*What you should do:* Exactly the lines starting at the line containing "nose: (197, 219)" and ending at the line containing "nose: (259, 257)" are to be written out from the listing below, both included.

*Supplied data:*
--- START ---
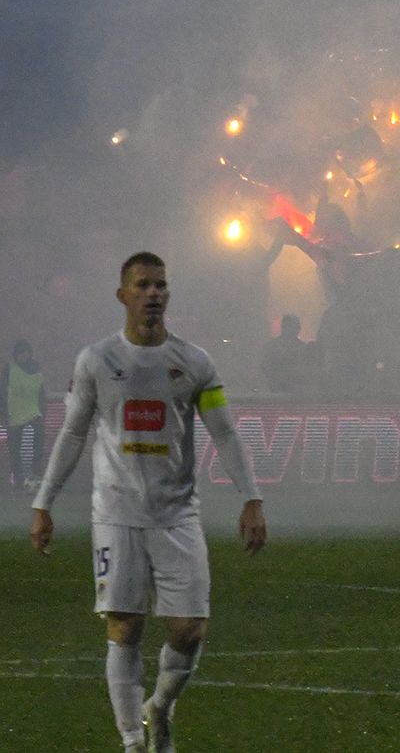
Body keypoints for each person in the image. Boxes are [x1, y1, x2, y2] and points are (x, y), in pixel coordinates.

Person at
--- END ---
--- START ---
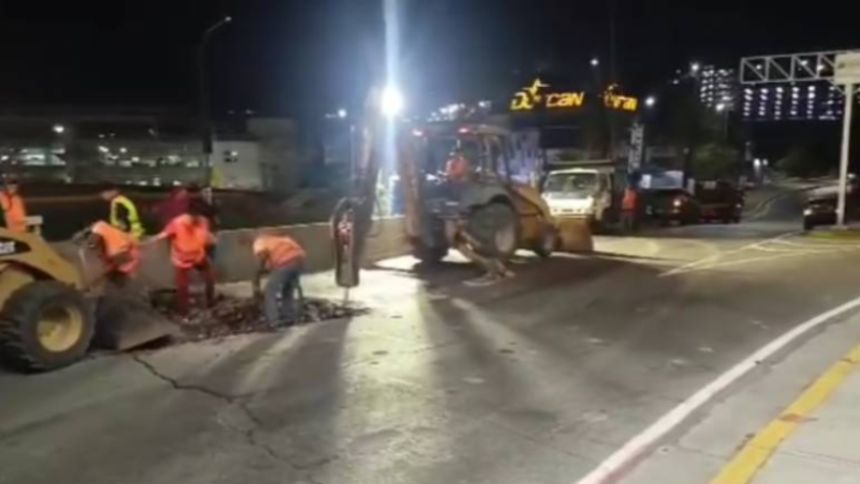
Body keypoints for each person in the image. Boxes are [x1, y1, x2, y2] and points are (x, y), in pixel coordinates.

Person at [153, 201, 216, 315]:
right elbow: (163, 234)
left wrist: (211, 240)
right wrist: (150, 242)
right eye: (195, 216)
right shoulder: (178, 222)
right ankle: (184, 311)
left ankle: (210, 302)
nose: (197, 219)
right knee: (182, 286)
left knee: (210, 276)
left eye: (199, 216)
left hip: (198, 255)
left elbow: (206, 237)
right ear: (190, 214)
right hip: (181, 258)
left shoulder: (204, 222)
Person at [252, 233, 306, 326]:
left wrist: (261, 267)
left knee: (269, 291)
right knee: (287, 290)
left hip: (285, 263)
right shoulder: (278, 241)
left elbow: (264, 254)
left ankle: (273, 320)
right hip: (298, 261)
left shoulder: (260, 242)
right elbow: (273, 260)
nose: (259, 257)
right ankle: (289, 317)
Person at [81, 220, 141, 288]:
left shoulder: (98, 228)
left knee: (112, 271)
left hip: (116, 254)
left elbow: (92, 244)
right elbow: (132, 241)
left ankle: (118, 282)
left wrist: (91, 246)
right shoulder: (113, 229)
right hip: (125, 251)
--- END ---
--- START ---
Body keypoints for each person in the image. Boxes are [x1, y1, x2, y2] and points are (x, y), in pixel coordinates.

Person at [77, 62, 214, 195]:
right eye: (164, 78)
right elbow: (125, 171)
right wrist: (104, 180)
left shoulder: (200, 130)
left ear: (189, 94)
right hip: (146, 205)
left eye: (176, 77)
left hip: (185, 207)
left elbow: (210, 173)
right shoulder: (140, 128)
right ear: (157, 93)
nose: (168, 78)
--- END ---
*Answer space:*
nose: (197, 219)
right knee: (182, 286)
left knee: (210, 276)
left eye: (199, 216)
left hip: (198, 255)
left elbow: (206, 237)
right ear: (190, 214)
right hip: (181, 258)
left shoulder: (204, 222)
Person at [252, 233, 306, 326]:
left wrist: (261, 267)
left knee: (269, 291)
right knee: (287, 290)
left hip: (285, 263)
right shoulder: (278, 241)
left elbow: (264, 254)
left ankle: (273, 320)
right hip: (298, 261)
left shoulder: (260, 242)
right elbow: (273, 260)
nose: (259, 257)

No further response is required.